# [What to work on]
Which lines of the entries below hold the word "Crystal"? Report each of them.

START Dataset content

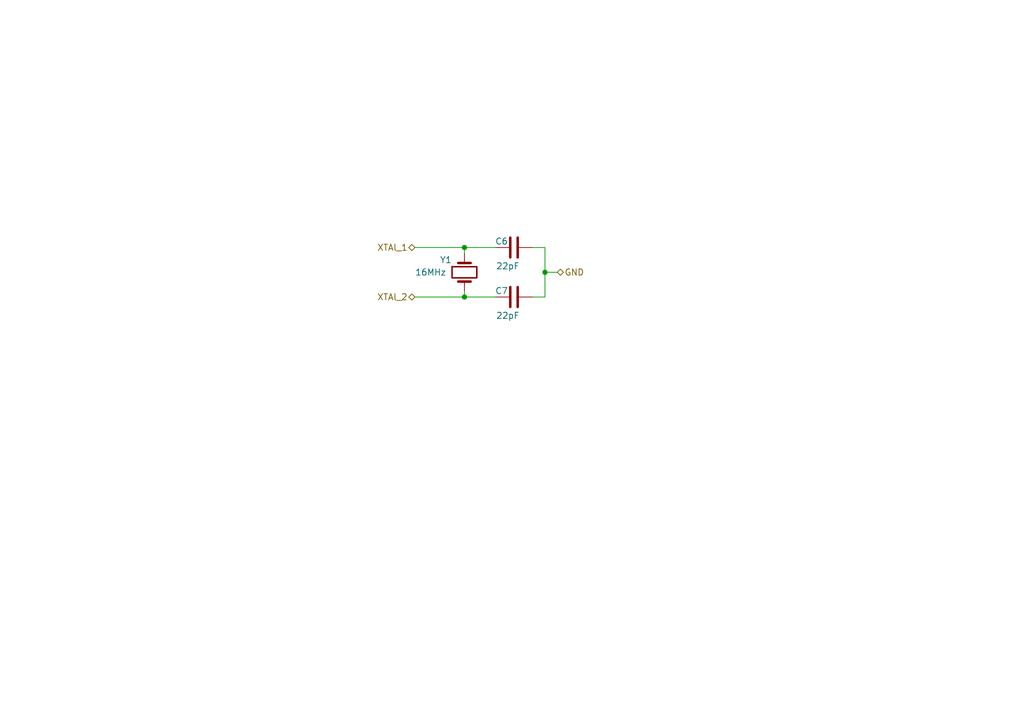
<source format=kicad_sch>
(kicad_sch
	(version 20231120)
	(generator "eeschema")
	(generator_version "8.0")
	(uuid "e32ccd04-d645-49c2-a980-298a2d259f2f")
	(paper "A5")
	(title_block
		(title "MCU Crystal oscillator")
		(date "2024-04-17")
		(rev "1.0")
	)
	
	(junction
		(at 95.25 50.8)
		(diameter 0)
		(color 0 0 0 0)
		(uuid "5d92c238-5bc0-453b-9359-cd30bc2f55d8")
	)
	(junction
		(at 111.76 55.88)
		(diameter 0)
		(color 0 0 0 0)
		(uuid "9bc474d5-94dd-43fc-8bb8-60503cff2c71")
	)
	(junction
		(at 95.25 60.96)
		(diameter 0)
		(color 0 0 0 0)
		(uuid "afa34fab-8464-46a6-adea-7f9263df4680")
	)
	(wire
		(pts
			(xy 109.22 60.96) (xy 111.76 60.96)
		)
		(stroke
			(width 0)
			(type default)
		)
		(uuid "1a75e3ca-12cb-4c72-8770-dcf3a545c220")
	)
	(wire
		(pts
			(xy 111.76 55.88) (xy 114.3 55.88)
		)
		(stroke
			(width 0)
			(type default)
		)
		(uuid "27950d76-bc11-434e-aa94-7671de85a3f6")
	)
	(wire
		(pts
			(xy 95.25 50.8) (xy 95.25 52.07)
		)
		(stroke
			(width 0)
			(type default)
		)
		(uuid "2fc3026d-1321-4a2e-a4df-db35bc75f114")
	)
	(wire
		(pts
			(xy 85.09 60.96) (xy 95.25 60.96)
		)
		(stroke
			(width 0)
			(type default)
		)
		(uuid "31d3b3f3-f8ef-4d06-b3ef-c51e13e74b81")
	)
	(wire
		(pts
			(xy 111.76 50.8) (xy 111.76 55.88)
		)
		(stroke
			(width 0)
			(type default)
		)
		(uuid "4448c41f-e9d2-4367-adf2-7644c25e2647")
	)
	(wire
		(pts
			(xy 95.25 60.96) (xy 101.6 60.96)
		)
		(stroke
			(width 0)
			(type default)
		)
		(uuid "45b697ff-bb23-4041-9ef0-981adad5aad1")
	)
	(wire
		(pts
			(xy 95.25 59.69) (xy 95.25 60.96)
		)
		(stroke
			(width 0)
			(type default)
		)
		(uuid "8eff63cd-6c23-4ef8-bef9-dd5962e1d9ae")
	)
	(wire
		(pts
			(xy 109.22 50.8) (xy 111.76 50.8)
		)
		(stroke
			(width 0)
			(type default)
		)
		(uuid "bad66036-8926-4385-9c76-d9486691b7e2")
	)
	(wire
		(pts
			(xy 85.09 50.8) (xy 95.25 50.8)
		)
		(stroke
			(width 0)
			(type default)
		)
		(uuid "c950733b-1538-46b9-a6d6-d931593923b8")
	)
	(wire
		(pts
			(xy 111.76 55.88) (xy 111.76 60.96)
		)
		(stroke
			(width 0)
			(type default)
		)
		(uuid "e7441a3a-57c5-42b6-aa86-319377cebbac")
	)
	(wire
		(pts
			(xy 101.6 50.8) (xy 95.25 50.8)
		)
		(stroke
			(width 0)
			(type default)
		)
		(uuid "fa644fc5-91ed-4eab-961c-080f29bf17cc")
	)
	(hierarchical_label "XTAl_1"
		(shape bidirectional)
		(at 85.09 50.8 180)
		(fields_autoplaced yes)
		(effects
			(font
				(size 1.27 1.27)
			)
			(justify right)
		)
		(uuid "7588a176-ee42-40f8-8397-78e273db2618")
	)
	(hierarchical_label "GND"
		(shape bidirectional)
		(at 114.3 55.88 0)
		(fields_autoplaced yes)
		(effects
			(font
				(size 1.27 1.27)
			)
			(justify left)
		)
		(uuid "9bd8611f-0b4a-4f5a-9f30-a3795646206b")
	)
	(hierarchical_label "XTAl_2"
		(shape bidirectional)
		(at 85.09 60.96 180)
		(fields_autoplaced yes)
		(effects
			(font
				(size 1.27 1.27)
			)
			(justify right)
		)
		(uuid "af25c4c2-59d4-4e6a-861e-9d5d7d4d14ed")
	)
	(symbol
		(lib_id "Device:C")
		(at 105.41 50.8 270)
		(unit 1)
		(exclude_from_sim no)
		(in_bom yes)
		(on_board yes)
		(dnp no)
		(uuid "145e68d2-7621-479f-9fc1-8df676bb85f3")
		(property "Reference" "C6"
			(at 102.87 49.53 90)
			(effects
				(font
					(size 1.27 1.27)
				)
			)
		)
		(property "Value" "22pF"
			(at 104.14 54.61 90)
			(effects
				(font
					(size 1.27 1.27)
				)
			)
		)
		(property "Footprint" "Capacitor_THT:C_Disc_D4.7mm_W2.5mm_P5.00mm"
			(at 101.6 51.7652 0)
			(effects
				(font
					(size 1.27 1.27)
				)
				(hide yes)
			)
		)
		(property "Datasheet" "~"
			(at 105.41 50.8 0)
			(effects
				(font
					(size 1.27 1.27)
				)
				(hide yes)
			)
		)
		(property "Description" ""
			(at 105.41 50.8 0)
			(effects
				(font
					(size 1.27 1.27)
				)
				(hide yes)
			)
		)
		(pin "1"
			(uuid "cff49f5d-14a3-44ac-8838-12ed037e1962")
		)
		(pin "2"
			(uuid "6b06a84b-0780-4ebe-98ba-8d64fc506ec0")
		)
		(instances
			(project "Tracker"
				(path "/60c5e70b-bc37-4402-aa86-9378cecb8f85/9d930418-4d94-42d8-8741-e1ee0e746f35"
					(reference "C6")
					(unit 1)
				)
			)
		)
	)
	(symbol
		(lib_id "Device:C")
		(at 105.41 60.96 270)
		(unit 1)
		(exclude_from_sim no)
		(in_bom yes)
		(on_board yes)
		(dnp no)
		(uuid "a610d864-b6e1-4f31-a51a-61403e938933")
		(property "Reference" "C7"
			(at 102.87 59.69 90)
			(effects
				(font
					(size 1.27 1.27)
				)
			)
		)
		(property "Value" "22pF"
			(at 104.14 64.77 90)
			(effects
				(font
					(size 1.27 1.27)
				)
			)
		)
		(property "Footprint" "Capacitor_THT:C_Disc_D4.7mm_W2.5mm_P5.00mm"
			(at 101.6 61.9252 0)
			(effects
				(font
					(size 1.27 1.27)
				)
				(hide yes)
			)
		)
		(property "Datasheet" "~"
			(at 105.41 60.96 0)
			(effects
				(font
					(size 1.27 1.27)
				)
				(hide yes)
			)
		)
		(property "Description" ""
			(at 105.41 60.96 0)
			(effects
				(font
					(size 1.27 1.27)
				)
				(hide yes)
			)
		)
		(pin "1"
			(uuid "1bc6412f-acf5-419f-8840-1afb8412a1a8")
		)
		(pin "2"
			(uuid "75824117-312f-4684-9c73-246b61ae7def")
		)
		(instances
			(project "Tracker"
				(path "/60c5e70b-bc37-4402-aa86-9378cecb8f85/9d930418-4d94-42d8-8741-e1ee0e746f35"
					(reference "C7")
					(unit 1)
				)
			)
		)
	)
	(symbol
		(lib_id "Device:Crystal")
		(at 95.25 55.88 90)
		(unit 1)
		(exclude_from_sim yes)
		(in_bom yes)
		(on_board yes)
		(dnp no)
		(uuid "be7af45a-d098-4067-9ee6-f4b276858e7e")
		(property "Reference" "Y1"
			(at 90.17 53.34 90)
			(effects
				(font
					(size 1.27 1.27)
				)
				(justify right)
			)
		)
		(property "Value" "16MHz"
			(at 85.09 55.88 90)
			(effects
				(font
					(size 1.27 1.27)
				)
				(justify right)
			)
		)
		(property "Footprint" "Crystal:Crystal_HC49-4H_Vertical"
			(at 95.25 55.88 0)
			(effects
				(font
					(size 1.27 1.27)
				)
				(hide yes)
			)
		)
		(property "Datasheet" "~"
			(at 95.25 55.88 0)
			(effects
				(font
					(size 1.27 1.27)
				)
				(hide yes)
			)
		)
		(property "Description" ""
			(at 95.25 55.88 0)
			(effects
				(font
					(size 1.27 1.27)
				)
				(hide yes)
			)
		)
		(pin "1"
			(uuid "be54d300-fc19-4003-b157-2d38d1aeea2f")
		)
		(pin "2"
			(uuid "c55223f5-45cd-4650-ac22-0aa36c396eaf")
		)
		(instances
			(project "Tracker"
				(path "/60c5e70b-bc37-4402-aa86-9378cecb8f85/9d930418-4d94-42d8-8741-e1ee0e746f35"
					(reference "Y1")
					(unit 1)
				)
			)
		)
	)
)
</source>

END Dataset content

# [Result of the task]
		(title "MCU Crystal oscillator")
		(lib_id "Device:Crystal")
		(property "Footprint" "Crystal:Crystal_HC49-4H_Vertical"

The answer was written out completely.